The Evolution of Extreme Genetic Variability in a Parasite-Resistance Complex in a Planktonic Crustacean

Abstract

Genomic regions that play a role in parasite defense are often found to be highly variable, with the MHC serving as an iconic example. Single nucleotide polymorphisms may represent only a small portion of this variability, with Indel polymorphisms and copy number variation further contributing. In extreme cases, haplotypes may no longer be recognized as homologs. Understanding the evolution of such highly divergent regions is challenging because the most extreme variation is not visible using reference-assisted genomic approaches. Here we analyze the case of the Pasteuria Resistance Complex (PRC) in the crustacean Daphnia magna, a defense complex in the host against the common and virulent bacterium Pasteuria ramosa. Two haplotypes of this region have been previously described, with parts of it being non-homologous, and the region has been shown to be under balancing selection.

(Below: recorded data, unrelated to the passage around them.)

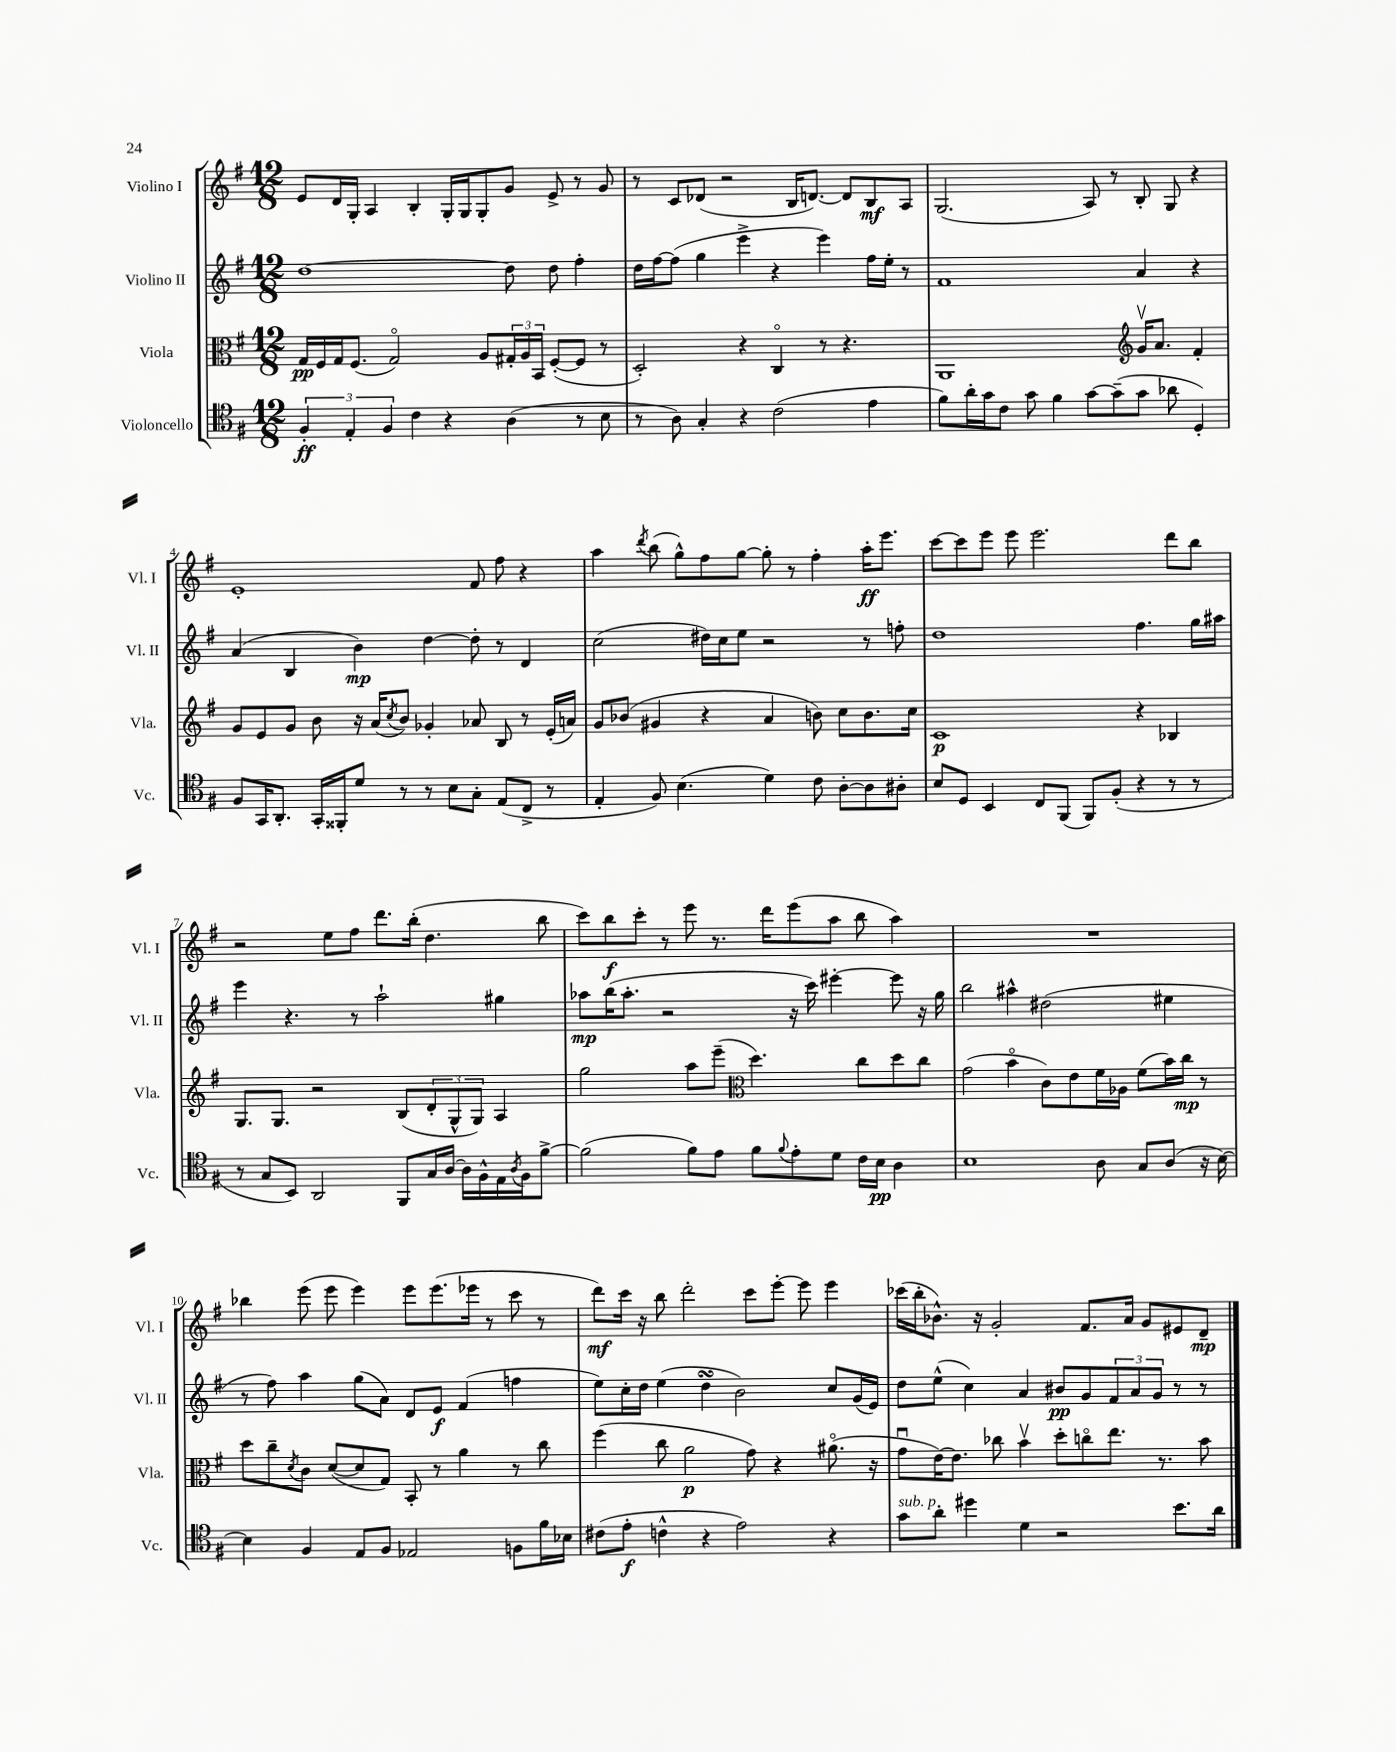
<<
\new StaffGroup <<
\new Staff = "s0" \with { instrumentName = "Violino I" shortInstrumentName = "Vl. I" } {
    \clef treble \key g \major \numericTimeSignature \time 12/8
    e'8 d'16 g16-. a4 b4-. g16-. g16 g8-. g'8 e'8-> r8 g'8 |
    r8 c'8 des'8( r2 b16 d'8.~) d'8 b8\mf a8 |
    g2.( a8) r8 b8-. g8 r4 |
    e'1-. fis'8 fis''8 r4 |
    a''4 \acciaccatura { d'''8 } b''8( g''8-^) fis''8 g''8~ g''8-. r8 fis''4-. a''16-.\ff e'''8. |
    c'''8~ c'''8 e'''8 e'''8 e'''2. d'''8 b''8 |
    r2 e''8 fis''8 d'''8. b''16-.( d''4. b''8 |
    c'''8) b''8\f c'''8-. r8 e'''8 r8. d'''16 e'''8( a''8 b''8 a''4) |
    R1. |
    bes''4 e'''8( e'''8 e'''4) e'''8 e'''8.( ees'''16 r8 c'''8 r8 |
    d'''8\mf) c'''16 r16 b''8 d'''2-. c'''8 e'''8~-. e'''8 e'''4 |
    ces'''16( b''16-. bes'8.-^) r16 g'2-. fis'8. a'16 g'8 eis'8 d'8--\mp \bar "|." |
}
\new Staff = "s1" \with { instrumentName = "Violino II" shortInstrumentName = "Vl. II" } {
    \clef treble \key g \major \numericTimeSignature \time 12/8
    d''1~ d''8 d''8 fis''4-. |
    d''16 fis''16~ fis''8( g''4 e'''4-> r4 e'''4) fis''16 e''16-. r8 |
    fis'1 a'4 r4 |
    a'4( b4 b'4\mp) d''4~ d''8-. r8 d'4 |
    c''2( dis''16) c''16 e''8 r2 r8 f''8-. |
    d''1 fis''4. g''16 ais''16 |
    e'''4 r4. r8 a''2-! gis''4 |
    aes''8\mp b''16( aes''8.-. r2 r16 c'''16) eis'''4~-. eis'''8 r16 g''16 |
    b''2 ais''4-^ dis''2( eis''4 |
    r8 fis''8) a''4 g''8( a'8) d'8 e'8\f fis'4( f''4 |
    e''8) c''16-. d''16 e''4( d''4\turn b'2) c''8 g'16( e'16) |
    d''8 e''8-^( c''4) a'4 bis'8\pp g'8 \tuplet 3/2 { fis'8 a'8 g'8 } r8 r8 \bar "|." |
}
\new Staff = "s2" \with { instrumentName = "Viola" shortInstrumentName = "Vla." } {
    \clef alto \key g \major \numericTimeSignature \time 12/8
    g16\pp fis16 g16 fis8.( g2\flageolet) a8 \tuplet 3/2 { gis16-. a16 b,16 } fis8~-.( fis8 r8 |
    d2-.) r4 c4\flageolet r8 r4. |
    a,1 \clef treble g'16\upbow a'8. fis'4-. |
    g'8 e'8 g'8 b'8 r16 a'16( \acciaccatura { c''8 } b'8) ges'4-. aes'8 b8 r8 e'16-.( a'16) |
    g'8 bes'8( gis'4 r4 a'4 b'8) c''8 b'8. c''16 |
    c'1\p r4 bes4 |
    g8. g8. r2 b8( \tuplet 3/2 { d'8-. g8-^ g8) } a4 |
    g''2 a''8 e'''8--( \clef alto d''4.) c''8 d''8 c''8 |
    g'2( b'4\flageolet c'8) e'8 fis'16 aes16 fis'8( b'16) c''16\mp r8 |
    d''8 c''8-- \acciaccatura { d'8 } c'8 d'8~( d'8 g8) b,8-. r8 a'4 r8 c''8 |
    fis''4( c''8 a'2\p g'8) r4 ais'8.\flageolet( r16 |
    g'8\downbow e'16~) e'8. ces''8 b'4\upbow d''8-. c''8\flageolet e''8. r8. b'8 \bar "|." |
}
\new Staff = "s3" \with { instrumentName = "Violoncello" shortInstrumentName = "Vc." } {
    \clef tenor \key g \major \numericTimeSignature \time 12/8
    \tuplet 3/2 { fis4-.\ff e4-. fis4 } c'4 r4 a4( r8 b8 |
    r8 a8) g4-. r4 c'2( e'4 |
    fis'8) a'16-. g'16 c'8 g'8 fis'4 g'8~ g'8--( g'8 aes'8 d4-.) |
    fis8 g,16 a,8.-. g,16-. fisis,16-. d'8 r8 r8 b8 g8-. e8( c8-> r8 |
    e4-. fis8) b4.( d'4) c'8 a8~-. a8 ais8-. |
    b8 d8 b,4 c8 fis,8( fis,8) fis8-.( r4 r8 r8 |
    r8 g8 b,8) a,2 fis,8 g16 a16~ a16 fis16-^ e16 \acciaccatura { a8 } fis16 fis'8~-> |
    fis'2( fis'8) e'8 fis'8 \appoggiatura { fis'8 } e'8-. d'8 c'16 b16\pp a4 |
    b1 a8 g8 a8( r16 b16~) |
    b4 fis4 e8 fis8 ees2 f8 fis'16 bes16 |
    cis'8( e'8-.\f c'4-^ r4 e'2) r4 |
    g'8^\markup { \italic "sub. p" } a'8-. dis''4 d'4 r2 b'8. a'16 \bar "|." |
}
>>
>>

Using pan-genome analysis and tree reconciliation methods to explore the evolution of the PRC and its characteristics within and between species of Daphnia and other Cladoceran species, our analysis revealed a remarkable diversity in this region even among host species, with many non-homologous hyper-divergent-haplotypes. The PRC is characterized by extensive duplication and losses of Fucosyltransferase (FuT) and Galactosyltransferase (GalT) genes that are believed to play a role in parasite defense. The PRC region can be traced back to common ancestors over 250 million years. The unique combination of an ancient resistance complex and a dynamic, hyper-divergent genomic environment presents a fascinating opportunity to investigate the role of such regions in the evolution and long-term maintenance of resistance polymorphisms. Our findings offer valuable insights into the evolutionary forces shaping disease resistance and adaptation, not only in the genus Daphnia, but potentially across the entire Cladocera class.